*Complete o seguinte*
1. Por favor, reescreva em forma de lista, de modo mais breve e mantendo os fatos principais, o parágrafo do trecho apresentado que começa com "O Dito Erudito resolveu fechar o ano".
2. Retome o trecho apresentado logo após a última frase dele e dê continuidade ao texto.

*Trecho apresentado*
........
O Dito Erudito resolveu fechar o ano de 2023 e dar boas vindas a 2024 colocando ‘frente à frente’ o Theatro Municipal e a Cidade das Artes, equipamentos culturais dos mais importantes para o Rio de Janeiro. O primeiro, um espaço centenário que está no coração de todos os cariocas, nasceu abrigando companhias de ópera e balé internacionais, assim como orquestras de renome que passavam pela cidade (e recebeu também marcos do teatro nacional, como a estréia da peça “O Vestido de Noiva”, de Nelson Rodrigues); sua vocação primeira, original, é justamente poder dar acesso à música (dita) erudita, ao balé clássico e à ópera, que, além de não gozarem da mesma entrada na mídia e no mercado que os gêneros mais ‘pop’, somente alí contam com as condições ideais para sua mais plena realização: uma vocação original que, em verdade que garante a diversidade, o acesso de todos à todos os tipos de arte. Já o ‘irmão mais novo’, jóia da Barra da Tijuca, nasceu como “Cidade da Música” e anunciado para ser originalmente a sede da Orquestra Sinfônica Brasileira, com salas para ensaios indivduais de instrumentos e um projeto de arquitetura e acústica que fazem daquele um dos melhores espaços em toda América Latina, contando além da Grande Sala com espaços especialmente pensados para dar voz à música de câmera ou eletro-acustica, além de exposições, cinema etc; apesar de ter sido rebatizado de “das Artes” e ampliado seu espectro de oferta cultural ao longo de uma década de existência, leva ainda a fama — muito injusta! — de “elefante branco” que corre atrás de redimir ao mesmo tempo que busca sua identidade artística. Coincidentemente, estes dois equipamentos são hoje geridos por mulheres de personalidades fortes — uma tradição pelo feminino da cidade com nomes como Dalal Achcar, Myrian Daueslberg, Helena Severo, Carla Camurati, para c citar apenas alguns mais recentes. A coluna propôs a Daniela Santa Cruz e a Clara Paulino as mesmas perguntas e deu toda liberdade de resposta, sem edição. Abaixo, o resumo da ópera: com elas, a palavra:

1) O Rio de Janeiro tem uma feliz tradição de mulheres à frente de equipamentos culturais. Acho que poderíamos começar “apresentando” o equipamento sob sua tutela, que tal?
........
*Dados fornecidos*
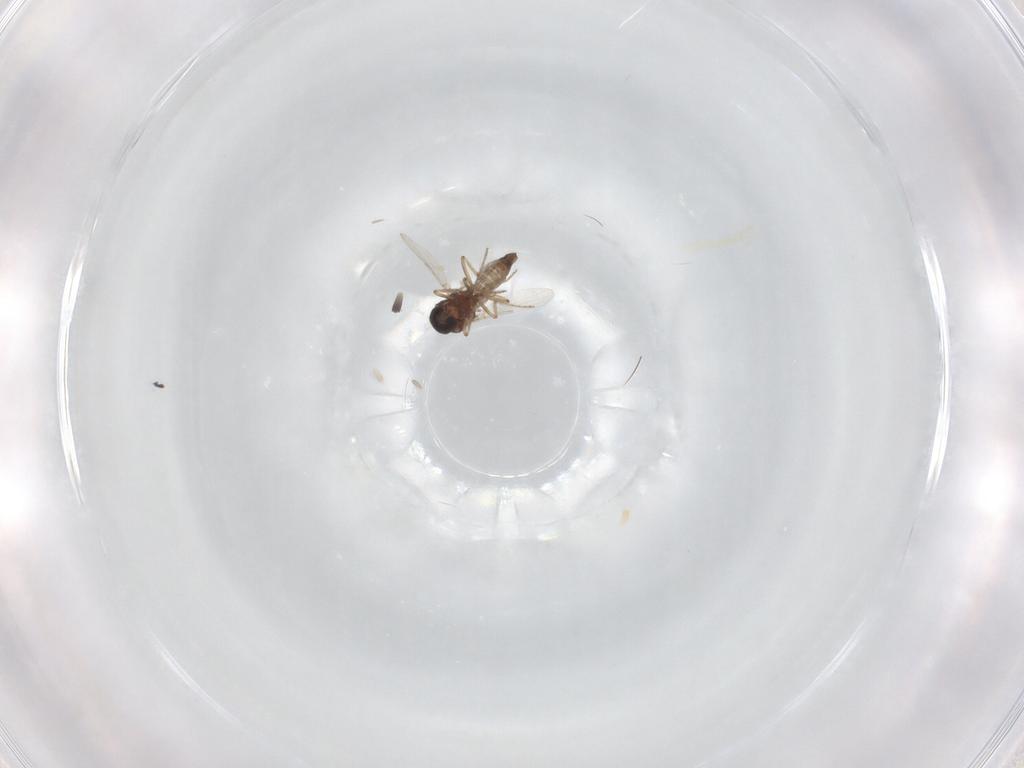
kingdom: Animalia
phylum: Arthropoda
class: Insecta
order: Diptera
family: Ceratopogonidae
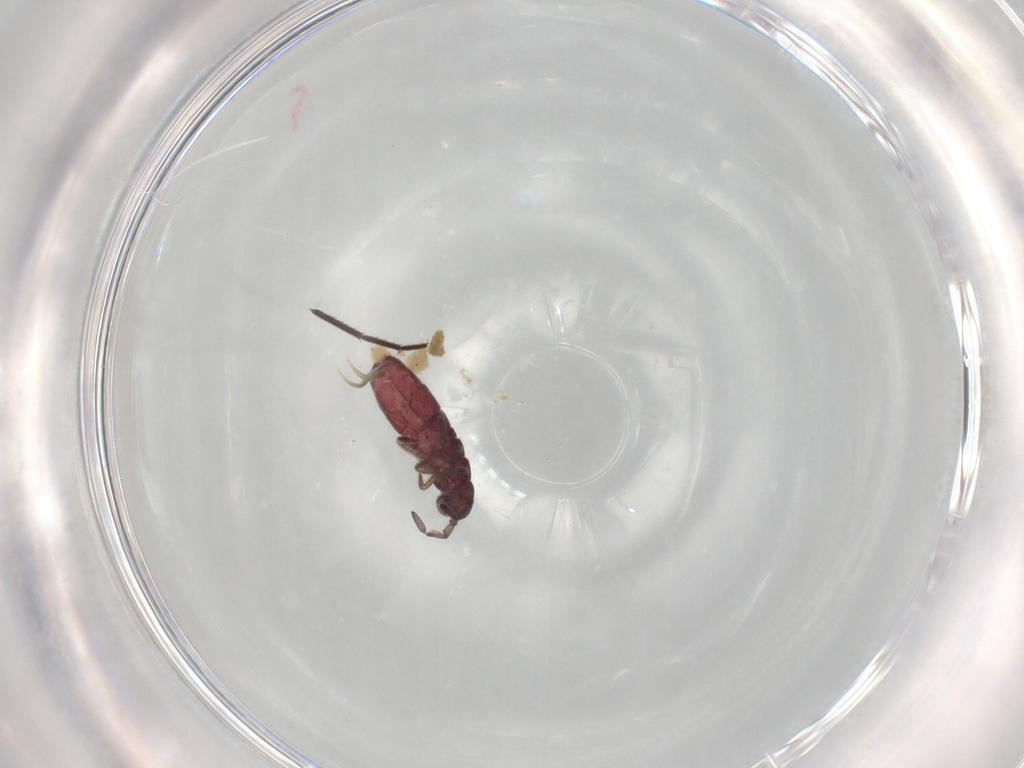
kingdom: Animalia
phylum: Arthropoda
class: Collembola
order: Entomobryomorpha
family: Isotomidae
........
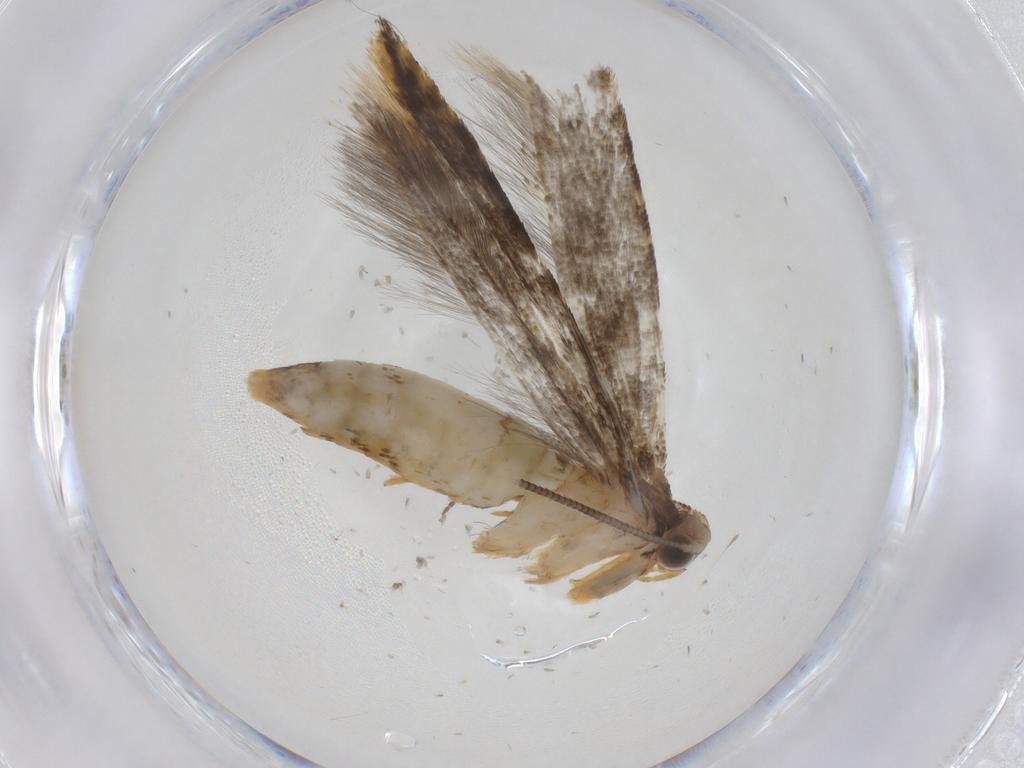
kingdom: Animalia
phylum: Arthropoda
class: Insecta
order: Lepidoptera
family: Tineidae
........
*Respostas finais*
1.
- Para fechar 2023 e receber 2024, o Dito Erudito coloca frente a frente o Theatro Municipal e a Cidade das Artes, dois dos equipamentos culturais mais importantes do Rio de Janeiro.
- O Theatro Municipal é um espaço centenário que nasceu abrigando companhias internacionais de ópera e balé e orquestras de renome. Também recebeu marcos do teatro nacional, como a estreia de "O Vestido de Noiva", de Nelson Rodrigues.
- A vocação original do Theatro Municipal é dar acesso à música erudita, ao balé clássico e à ópera. Esses gêneros têm menos espaço na mídia e no mercado do que os mais "pop" e só ali encontram condições ideais.
- A Cidade das Artes, na Barra da Tijuca, nasceu como "Cidade da Música" e foi anunciada como sede da Orquestra Sinfônica Brasileira.
- Ela tem salas de ensaio individuais e arquitetura e acústica entre as melhores da América Latina. Além da Grande Sala, conta com espaços para música de câmera ou eletroacústica, exposições e cinema.
- Foi rebatizada "das Artes" e ampliou sua oferta cultural ao longo de uma década. Ainda assim, carrega a fama, considerada injusta, de "elefante branco", enquanto busca sua identidade artística.
- Os dois equipamentos são hoje geridos por mulheres de personalidade forte, dentro de uma tradição da cidade que inclui Dalal Achcar, Myrian Daueslberg, Helena Severo e Carla Camurati.
- A coluna fez as mesmas perguntas a Daniela Santa Cruz e a Clara Paulino, com total liberdade de resposta e sem edição.

2.
Daniela – “Sei que sou suspeita, mas a Cidade das Artes Bibi Ferreira deveria estar na lista de locais a visitar de todo carioca e de todos que visitam nossa cidade. As salas de espetáculo de 1.200, 430 e 120 lugares têm qualidade e conforto únicos, acústica perfeita, além de equipes de alto gabarito técnico. E não é só: temos praça de eventos, jardins para shows e piqueniques, salas multiuso, galerias de arte, sala de leitura e de ensaios, restaurante e somos a casa da Orquestra Sinfônica Brasileira. Estamos realocando algumas das muitas obras de arte que recebemos para criar um jardim de esculturas e instalações e possibilitar maior acesso do público a essas obras e pretendemos criar um parquinho para crianças.”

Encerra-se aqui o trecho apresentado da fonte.